Charlotte berpikir, 'Apakah wanita liar ini benar-benar aku?'

Frederick menjadi bersemangat. Mengingat statusnya, dia tidak akan memuaskan hasratnya di dalam mobil. Dia menekan bibirnya, suaranya serak. "Ada hotel bintang lima di dekat sini. Mau menghabiskan malam di sana?"

Charlotte sedikit sadar.

Meski pusing karena ciumannya, dia masih bisa tahu Frederick hanya menginginkan hubungan satu malam.
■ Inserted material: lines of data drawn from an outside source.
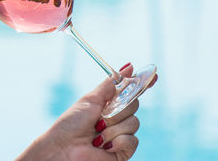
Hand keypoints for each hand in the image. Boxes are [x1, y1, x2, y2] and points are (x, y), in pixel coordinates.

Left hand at [16, 63, 157, 160]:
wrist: (63, 148)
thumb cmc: (71, 124)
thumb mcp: (91, 99)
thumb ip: (111, 85)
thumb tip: (129, 67)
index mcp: (109, 105)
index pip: (130, 93)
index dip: (143, 84)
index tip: (154, 75)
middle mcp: (117, 119)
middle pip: (134, 105)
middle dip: (118, 110)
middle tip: (101, 117)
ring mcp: (121, 135)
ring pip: (134, 123)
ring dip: (113, 128)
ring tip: (97, 134)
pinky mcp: (123, 151)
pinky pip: (133, 141)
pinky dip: (118, 141)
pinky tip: (104, 146)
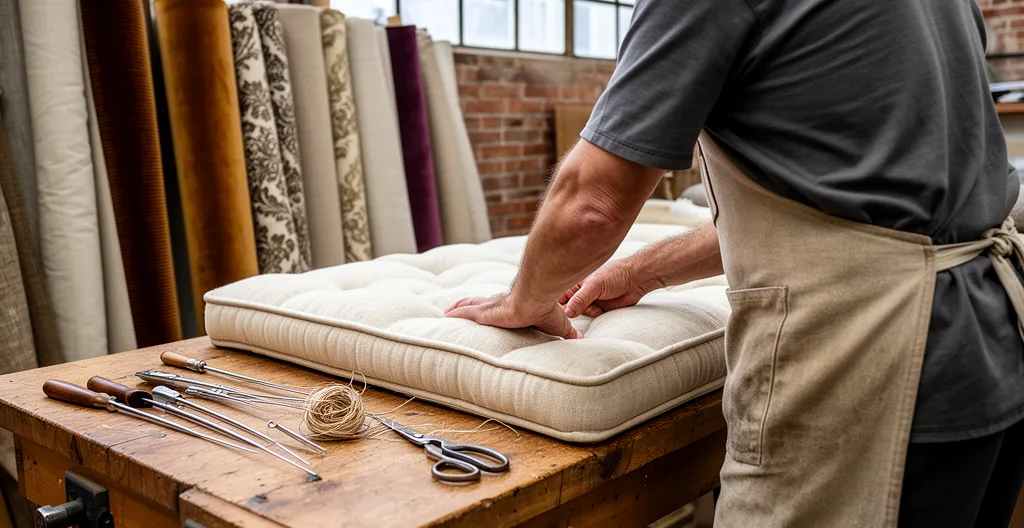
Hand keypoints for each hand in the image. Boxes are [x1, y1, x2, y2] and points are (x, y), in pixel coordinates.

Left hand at [445, 293, 582, 338]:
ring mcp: (490, 306)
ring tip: (446, 312)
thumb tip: (583, 339)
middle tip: (454, 308)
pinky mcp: (486, 312)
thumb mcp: (557, 325)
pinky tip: (446, 316)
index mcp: (513, 305)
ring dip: (457, 308)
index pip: (498, 304)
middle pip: (478, 301)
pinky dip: (456, 314)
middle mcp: (499, 302)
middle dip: (467, 304)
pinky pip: (466, 312)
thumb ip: (566, 332)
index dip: (489, 305)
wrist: (538, 299)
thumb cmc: (547, 309)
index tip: (484, 309)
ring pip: (469, 305)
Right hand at [560, 258, 662, 317]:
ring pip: (579, 313)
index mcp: (575, 282)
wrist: (636, 280)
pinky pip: (591, 317)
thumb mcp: (595, 285)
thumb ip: (580, 299)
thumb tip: (567, 313)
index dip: (557, 304)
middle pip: (567, 307)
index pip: (559, 296)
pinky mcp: (598, 309)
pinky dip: (593, 317)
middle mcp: (580, 292)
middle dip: (572, 311)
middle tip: (582, 310)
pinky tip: (599, 311)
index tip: (559, 311)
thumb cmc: (616, 274)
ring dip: (586, 313)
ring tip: (597, 307)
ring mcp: (589, 301)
Dia memeluk lehernya dan dengan lembut memohon, "Pak Hawkins, tolong, bantu ayah saya."

Frederick kehilangan minat.

Dia meraih rokok, menyalakannya, dan menghisapnya pelan sebelum berkata, "Jika kamu tidak bisa menangani permainannya, jangan mulai. Kalau tidak, jadi membosankan."

Charlotte menebalkan kulitnya dan menciumnya lagi. Frederick tidak merespons, matanya yang dalam menatapnya.

Charlotte tersipu. Dia belum pernah melakukan ini sebelumnya, tapi godaan kecil ini tidak cukup untuk mempengaruhi Frederick.

Dia menghisap setengah rokok sebelum mematikannya, suaranya kembali dingin. "Aku akan mengantarmu pulang."

Charlotte, terlalu malu untuk tetap di pangkuannya, perlahan menjauh.

Orang dewasa mengerti bahwa menghentikan hubungan seks di tengah jalan tidak nyaman bagi kedua pihak.

Frederick menatapnya, napasnya sedikit lebih berat.

Charlotte duduk kembali di kursi penumpang, tidak lagi mengenakan jaketnya, dan perlahan menoleh untuk melihat keluar jendela.

Dia mengerti bahwa dengan penampilannya, Frederick tidak akan melanggar prinsipnya untuknya.

Dia merasa sedikit putus asa.

Sisa perjalanan itu sunyi, tidak ada yang berbicara.

Frederick menurunkannya di rumah, dan hujan telah berhenti. Dia merapikan pakaian yang berantakan dan membuka pintu mobil.

Frederick memperhatikan keadaannya yang kacau, sedikit rasa kasihan terlihat di matanya.

Tapi mungkin karena kontak fisik mereka, dia memberinya petunjuk. "Cari Michael Taylor. Jika dia menangani kasus ayahmu, mungkin hukumannya bisa diringankan."

Dia kemudian meraih ke kompartemen sarung tangan dan mengeluarkan kartu nama. "Kontak Michael."

Charlotte memegangnya erat-erat, dan begitu pintu mobil tertutup, Frederick langsung melaju pergi.

Charlotte berdiri dalam gelap, merasakan dingin yang menusuk seluruh tubuhnya.

Dia merasa semakin tersesat, tidak tahu harus berbuat apa selanjutnya.